● Exercise brief: Sum up the Kabini comparison text in two sentences.

Kabini vs. Clover Trail & ARM

Kabini is a difficult SoC to evaluate, primarily because of the nature of the test system we're using to evaluate it today. Although AMD's Jaguar cores are power efficient enough to end up in tablets, the 15W A4-5000 we're looking at today is a bit too much for something the size of an iPad. Temash, Kabini's even lower power counterpart, will change that but we don't have Temash with us today. Rather than wait for AMD to get us a Temash based tablet, I wanted to get an idea of how Jaguar stacks up to some of the modern low-power x86 and ARM competitors.

To start, let's characterize Jaguar in terms of its performance compared to Bobcat as well as Intel's current 32nm in-order Saltwell Atom core. As a reference, I've thrown in a 17W dual-core Ivy Bridge. The benchmarks we're looking at are PCMark 7 (only run on those systems with SSDs), Cinebench (FP workload) and 7-Zip (integer workload). With the exception of Kabini, all of these parts are dual-core. The Atom and Core i5 systems are dual-core but have Hyper-Threading enabled so they present themselves to the OS as 4-thread machines.

CPU Performance
  PCMark 7 Cinebench 11.5 (Single Threaded) Cinebench 11.5 (Multithreaded) 7-Zip Benchmark (Single Threaded) 7-Zip Benchmark (Multithreaded)
AMD A4-5000 (1.5GHz Jaguar x 4) 2425 0.39 1.5 1323 4509
AMD E-350 (1.6GHz Bobcat x 2) 1986 0.32 0.61 1281 2522
Intel Atom Z2760 (1.8GHz Saltwell x 2) - 0.17 0.52 754 2304
Intel Core i5-3317U (1.7GHz IVB x 2) 4318 1.07 2.39 2816 6598

Compared to a similarly clocked dual-core Bobcat part, Kabini shows a healthy improvement in PCMark 7 performance. Despite the clock speed disadvantage, the A4-5000 manages 22% better performance than AMD's E-350. The impressive gains continue as we look at single-threaded Cinebench performance. Again, a 22% increase compared to Bobcat. Multithreaded Cinebench performance scales by more than 2x thanks to the core count doubling and increased multi-core efficiency. The current generation Atom comparison here is just laughable—Jaguar offers more than twice the performance of Clover Trail in single threaded Cinebench.

The single threaded 7-Zip benchmark shows only mild gains if we don't take into account clock speed differences. If you normalize for CPU frequency, Jaguar is likely around 9% faster than Bobcat here. Multithreaded gains are quite good as well. Once again, Atom is no where near AMD's new A4.

● Available data:
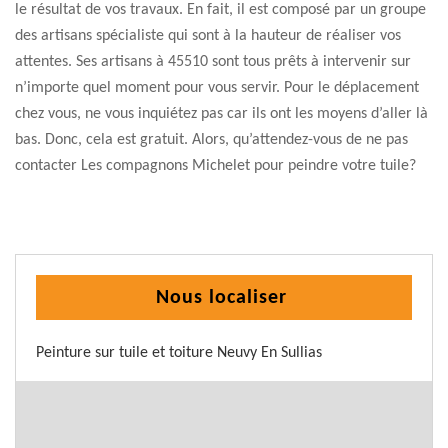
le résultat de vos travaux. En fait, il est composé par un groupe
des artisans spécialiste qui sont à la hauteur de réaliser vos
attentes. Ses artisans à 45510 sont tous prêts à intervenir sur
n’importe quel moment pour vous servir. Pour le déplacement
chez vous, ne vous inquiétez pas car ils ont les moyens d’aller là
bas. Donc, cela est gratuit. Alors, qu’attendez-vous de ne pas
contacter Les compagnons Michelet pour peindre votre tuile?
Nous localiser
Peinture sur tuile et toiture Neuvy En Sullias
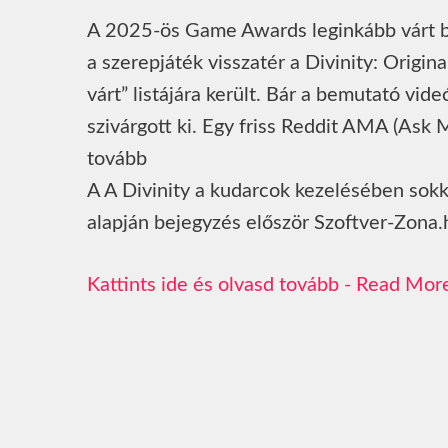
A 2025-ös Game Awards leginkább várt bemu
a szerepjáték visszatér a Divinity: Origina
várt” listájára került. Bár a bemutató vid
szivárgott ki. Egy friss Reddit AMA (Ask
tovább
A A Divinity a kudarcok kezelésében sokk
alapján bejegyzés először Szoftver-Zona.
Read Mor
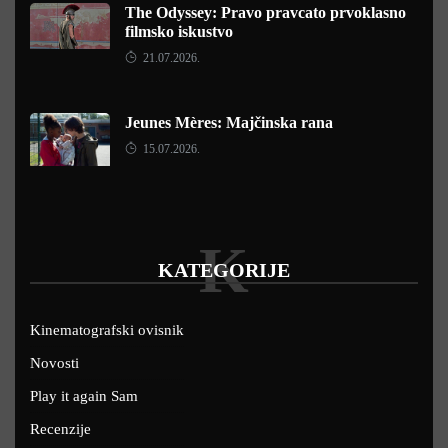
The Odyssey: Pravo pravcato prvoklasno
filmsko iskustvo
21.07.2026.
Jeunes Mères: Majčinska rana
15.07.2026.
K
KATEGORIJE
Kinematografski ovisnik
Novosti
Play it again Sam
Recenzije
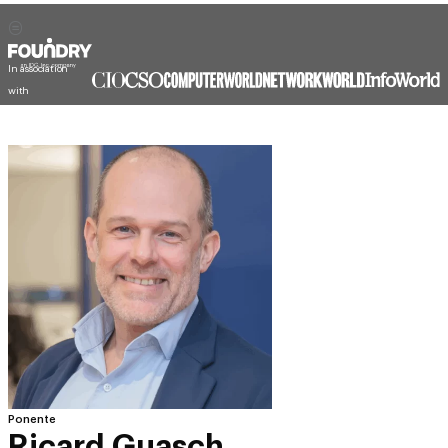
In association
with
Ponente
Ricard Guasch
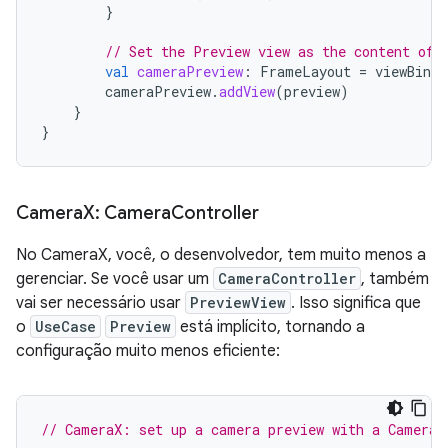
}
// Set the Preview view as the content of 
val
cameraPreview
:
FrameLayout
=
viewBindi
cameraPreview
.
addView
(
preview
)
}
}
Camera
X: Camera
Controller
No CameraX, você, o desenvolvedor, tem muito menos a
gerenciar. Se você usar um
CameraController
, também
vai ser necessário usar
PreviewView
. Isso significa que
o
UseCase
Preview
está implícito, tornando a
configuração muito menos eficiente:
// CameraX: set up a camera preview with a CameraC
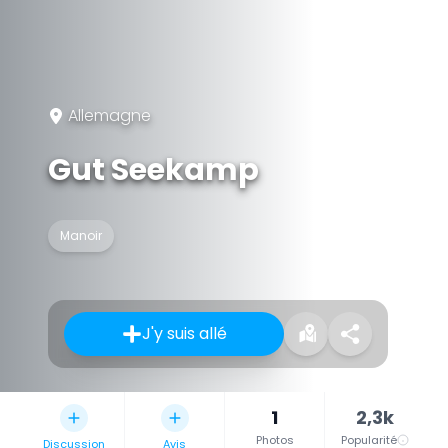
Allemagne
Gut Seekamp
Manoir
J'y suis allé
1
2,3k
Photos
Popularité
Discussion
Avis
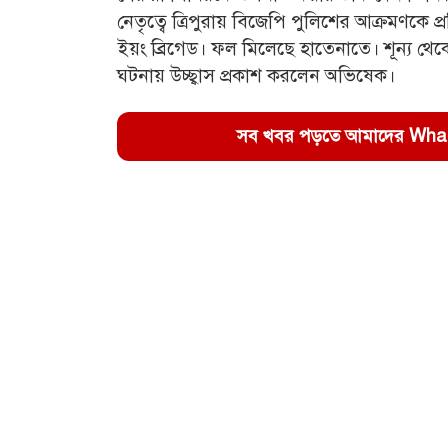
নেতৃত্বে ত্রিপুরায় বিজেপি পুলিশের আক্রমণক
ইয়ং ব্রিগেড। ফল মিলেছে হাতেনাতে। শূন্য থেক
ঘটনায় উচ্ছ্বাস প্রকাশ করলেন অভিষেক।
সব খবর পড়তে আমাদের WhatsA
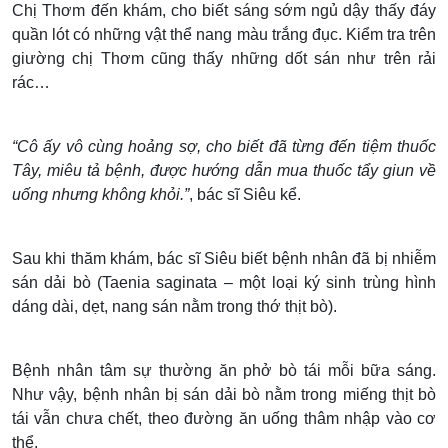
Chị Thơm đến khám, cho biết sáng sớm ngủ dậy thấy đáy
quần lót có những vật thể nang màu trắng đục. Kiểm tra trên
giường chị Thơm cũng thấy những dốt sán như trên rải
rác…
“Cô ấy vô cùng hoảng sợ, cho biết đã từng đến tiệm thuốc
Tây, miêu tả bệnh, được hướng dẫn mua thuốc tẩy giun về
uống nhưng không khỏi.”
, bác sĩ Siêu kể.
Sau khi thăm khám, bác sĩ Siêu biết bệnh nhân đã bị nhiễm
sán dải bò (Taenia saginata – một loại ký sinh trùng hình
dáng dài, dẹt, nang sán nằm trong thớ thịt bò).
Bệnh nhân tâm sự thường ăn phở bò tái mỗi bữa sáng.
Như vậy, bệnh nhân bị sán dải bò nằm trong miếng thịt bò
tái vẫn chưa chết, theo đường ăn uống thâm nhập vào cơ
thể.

==

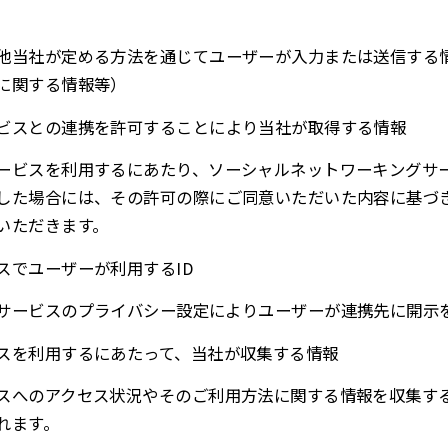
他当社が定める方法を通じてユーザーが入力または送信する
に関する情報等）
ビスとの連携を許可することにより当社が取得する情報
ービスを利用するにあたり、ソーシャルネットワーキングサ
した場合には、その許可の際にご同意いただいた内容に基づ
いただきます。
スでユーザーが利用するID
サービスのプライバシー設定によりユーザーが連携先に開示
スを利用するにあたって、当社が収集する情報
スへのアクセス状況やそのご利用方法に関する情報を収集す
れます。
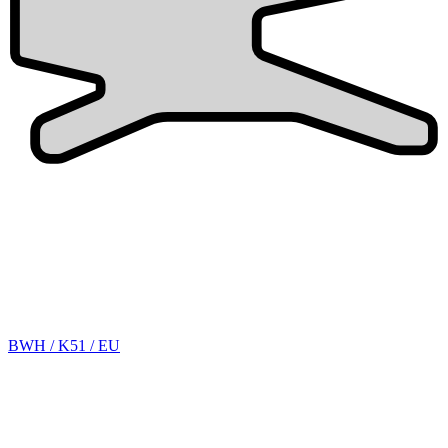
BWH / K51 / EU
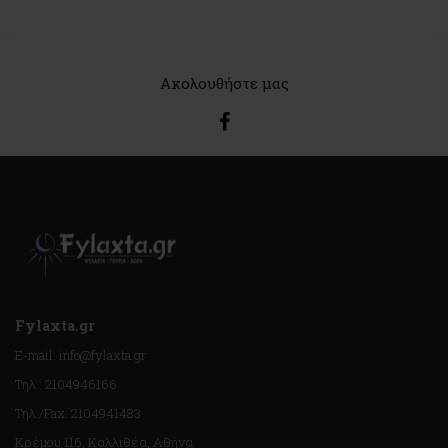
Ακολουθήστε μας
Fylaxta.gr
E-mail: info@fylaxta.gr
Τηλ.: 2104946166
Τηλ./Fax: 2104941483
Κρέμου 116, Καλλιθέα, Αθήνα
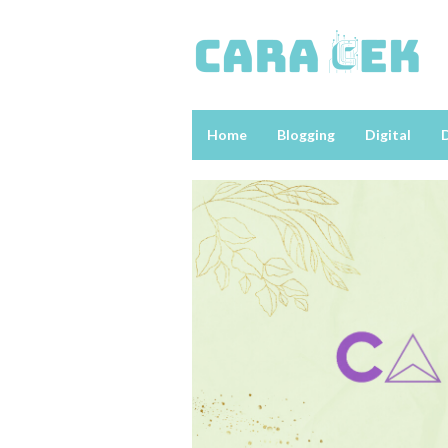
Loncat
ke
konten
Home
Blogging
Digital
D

● Answer to this exercise: The text compares AMD's 15W A4-5000 Kabini chip, which has four Jaguar cores, with AMD's E-350 Bobcat, Intel's Clover Trail Atom and a 17W dual-core Ivy Bridge Core i5, using PCMark 7, Cinebench and 7-Zip. Jaguar beats Bobcat by 22% in PCMark 7 and single-threaded Cinebench and more than doubles its multithreaded Cinebench score, while offering more than twice the Atom's single-threaded Cinebench performance.